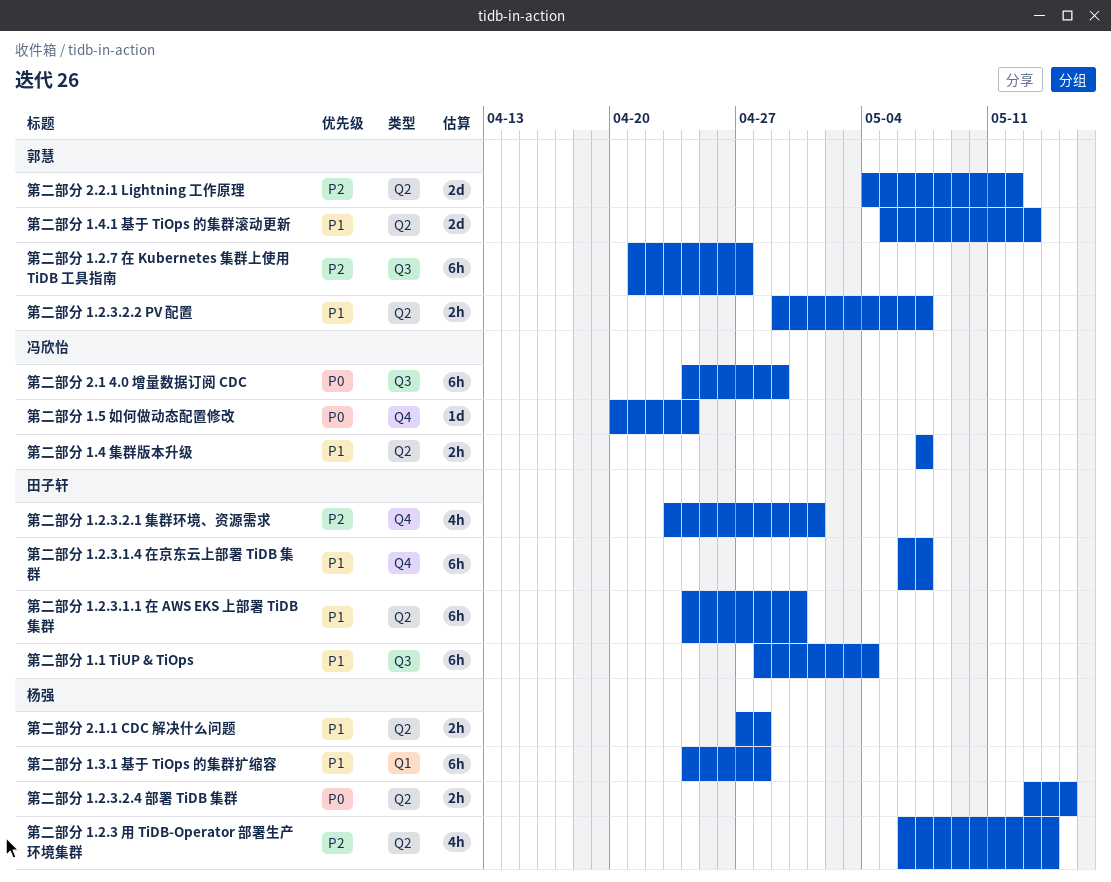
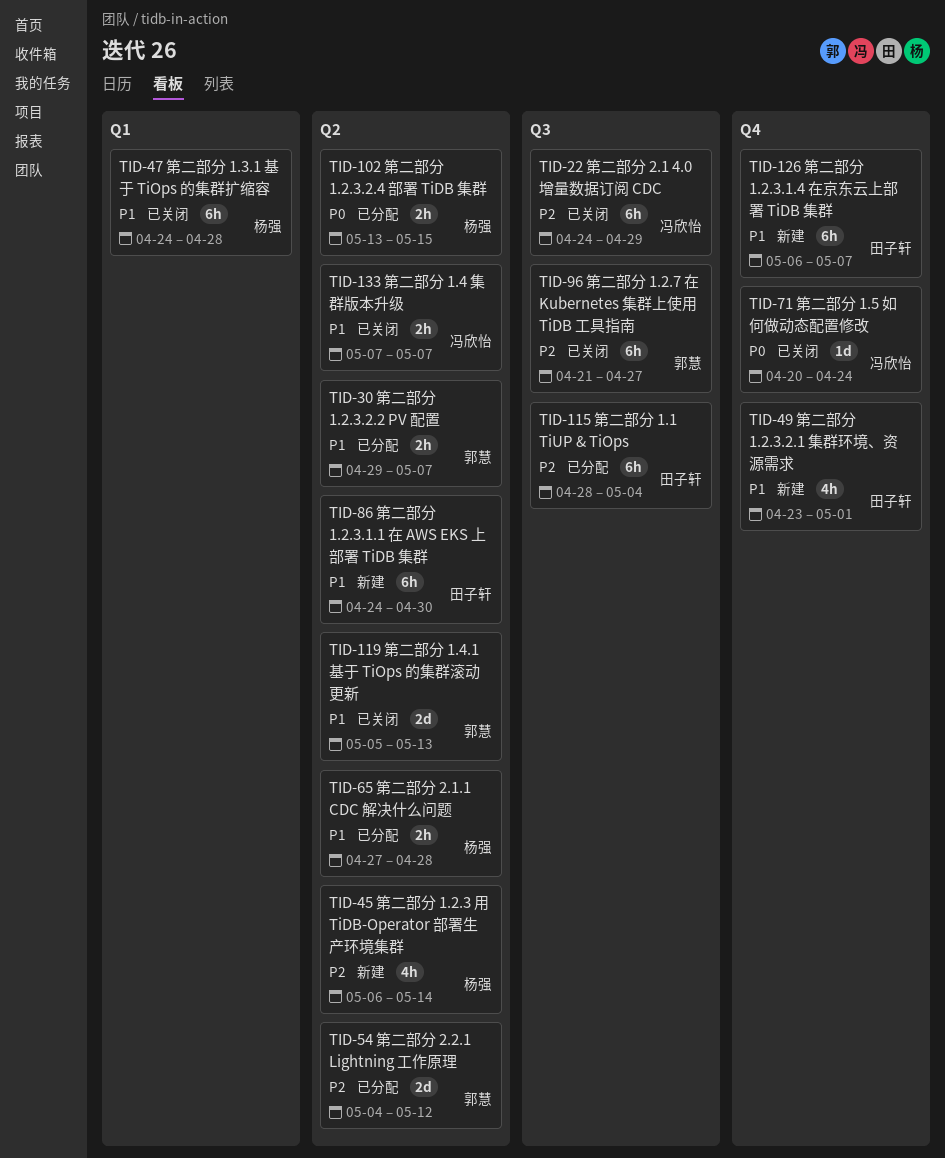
第二部分 1.1 TiUP & TiOps, priority: P1 -> P2
第二部分 1.2.3.2.1 集群环境、资源需求, priority: P2 -> P1
第二部分 2.1 4.0 增量数据订阅 CDC, priority: P0 -> P2

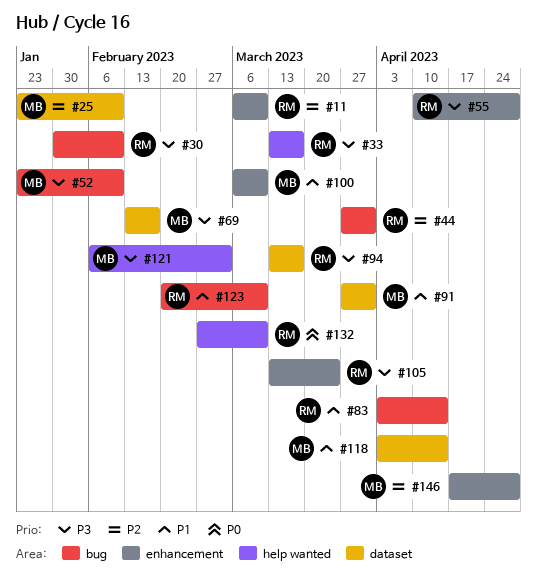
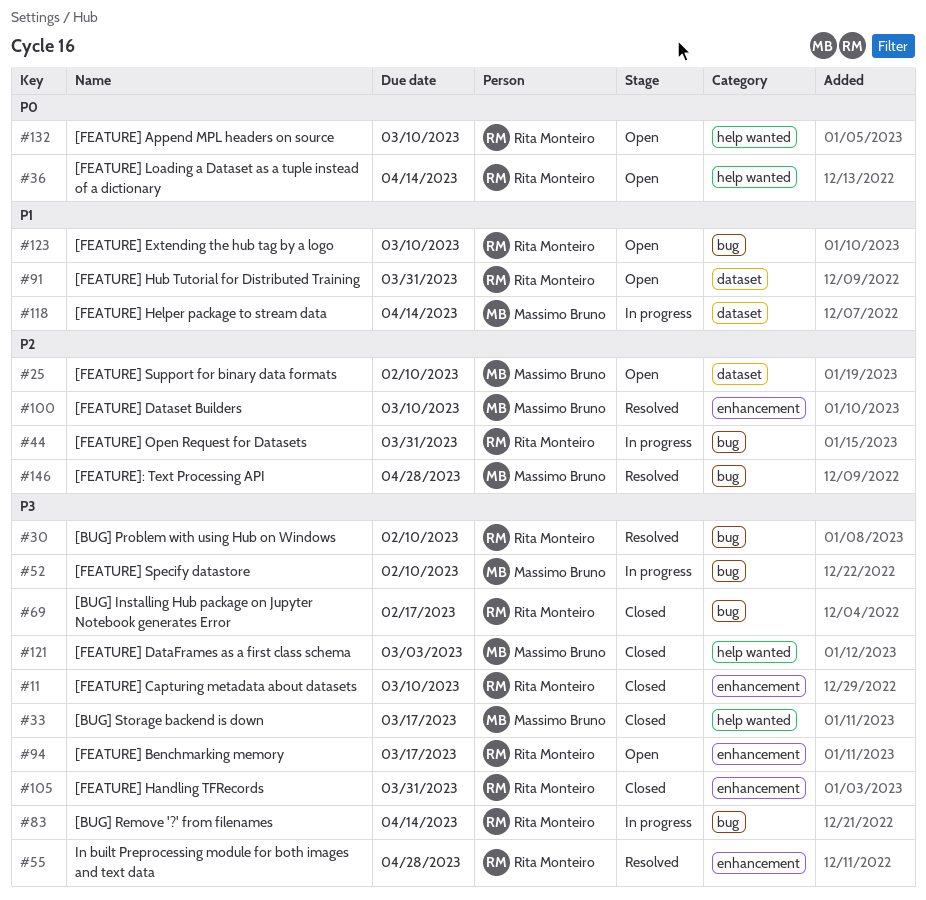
#11, priority: P2 -> P3
#33, owner: Rita Monteiro -> Massimo Bruno
#36: none -> present
#69, owner: Massimo Bruno -> Rita Monteiro
#69, label: dataset -> bug
#83, priority: P1 -> P3
#91, owner: Massimo Bruno -> Rita Monteiro
#94, label: dataset -> enhancement
#100, priority: P1 -> P2
#105, due: Mar 24 -> Mar 31
#146, label: enhancement -> bug

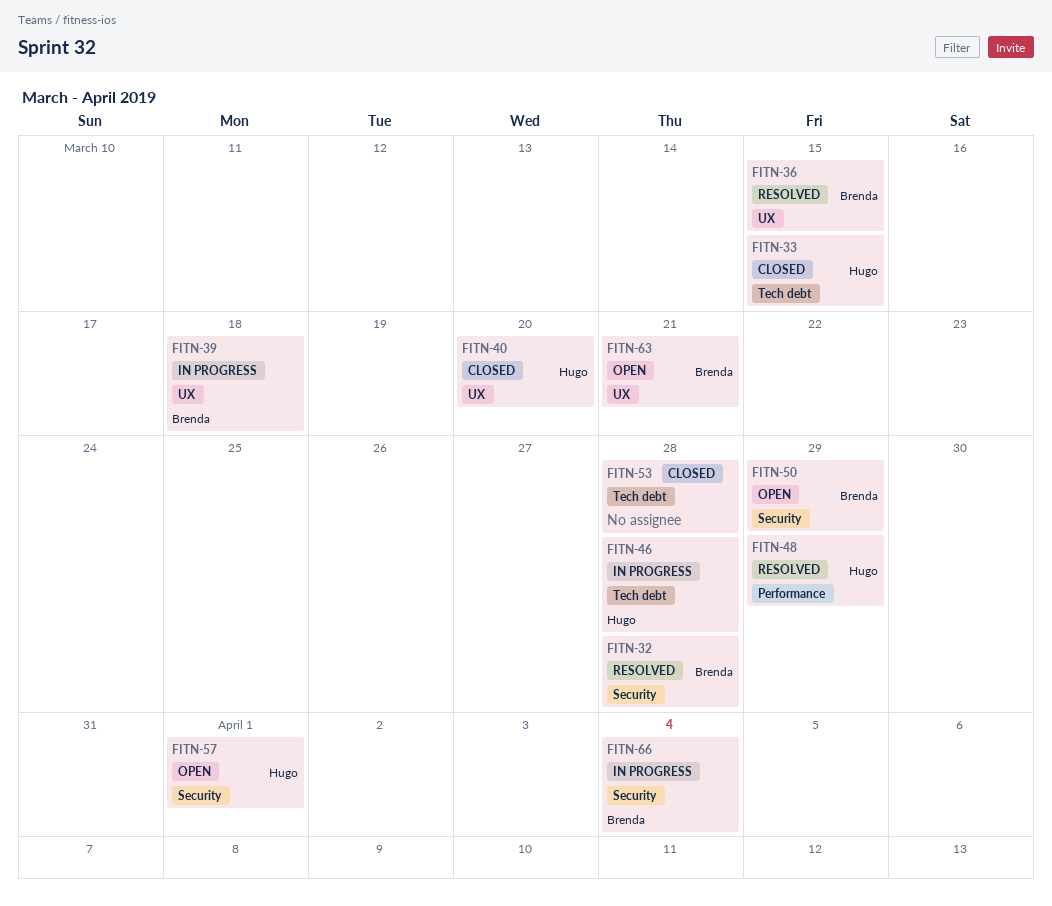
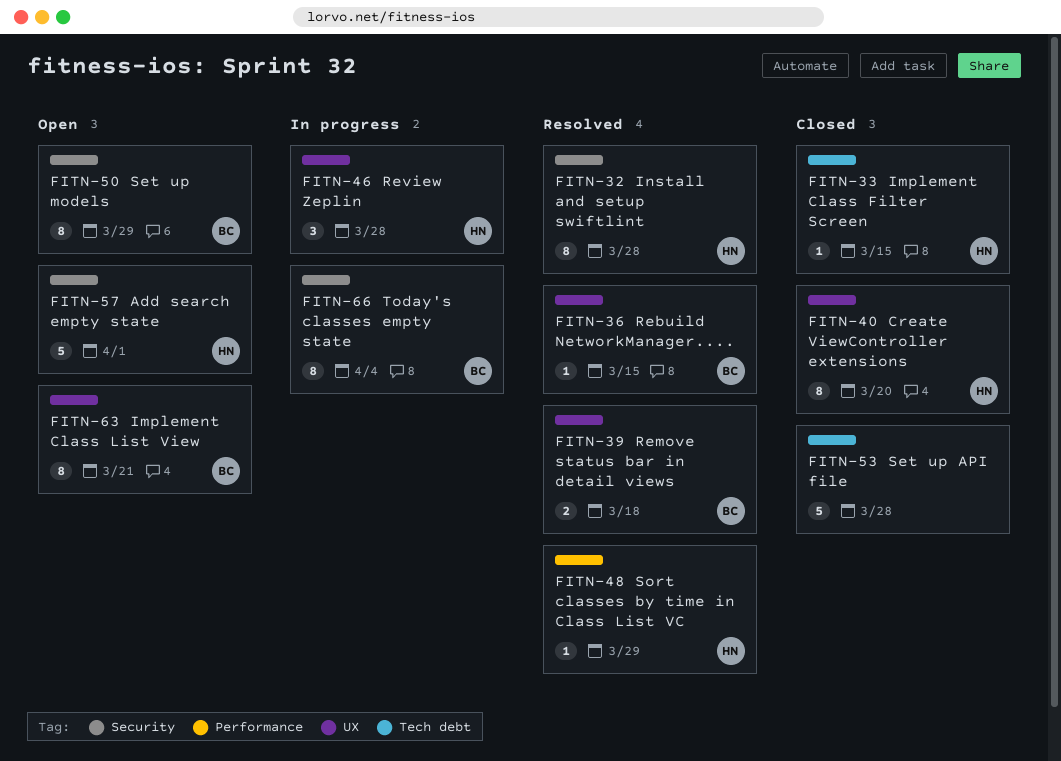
FITN-32, owner: Brenda -> Hugo
FITN-39, status: In progress -> Resolved
FITN-46, label: Tech debt -> UX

━━━━━━━━━━━━━━━━

Copy exactly the lines that run from the line containing "#11, priority: P2 -> P3" to the end of the data, keeping both end lines and dropping every picture.

-- Written answer --
#11, priority: P2 -> P3
#33, owner: Rita Monteiro -> Massimo Bruno
#36: none -> present
#69, owner: Massimo Bruno -> Rita Monteiro
#69, label: dataset -> bug
#83, priority: P1 -> P3
#91, owner: Massimo Bruno -> Rita Monteiro
#94, label: dataset -> enhancement
#100, priority: P1 -> P2
#105, due: Mar 24 -> Mar 31
#146, label: enhancement -> bug

FITN-32, owner: Brenda -> Hugo
FITN-39, status: In progress -> Resolved
FITN-46, label: Tech debt -> UX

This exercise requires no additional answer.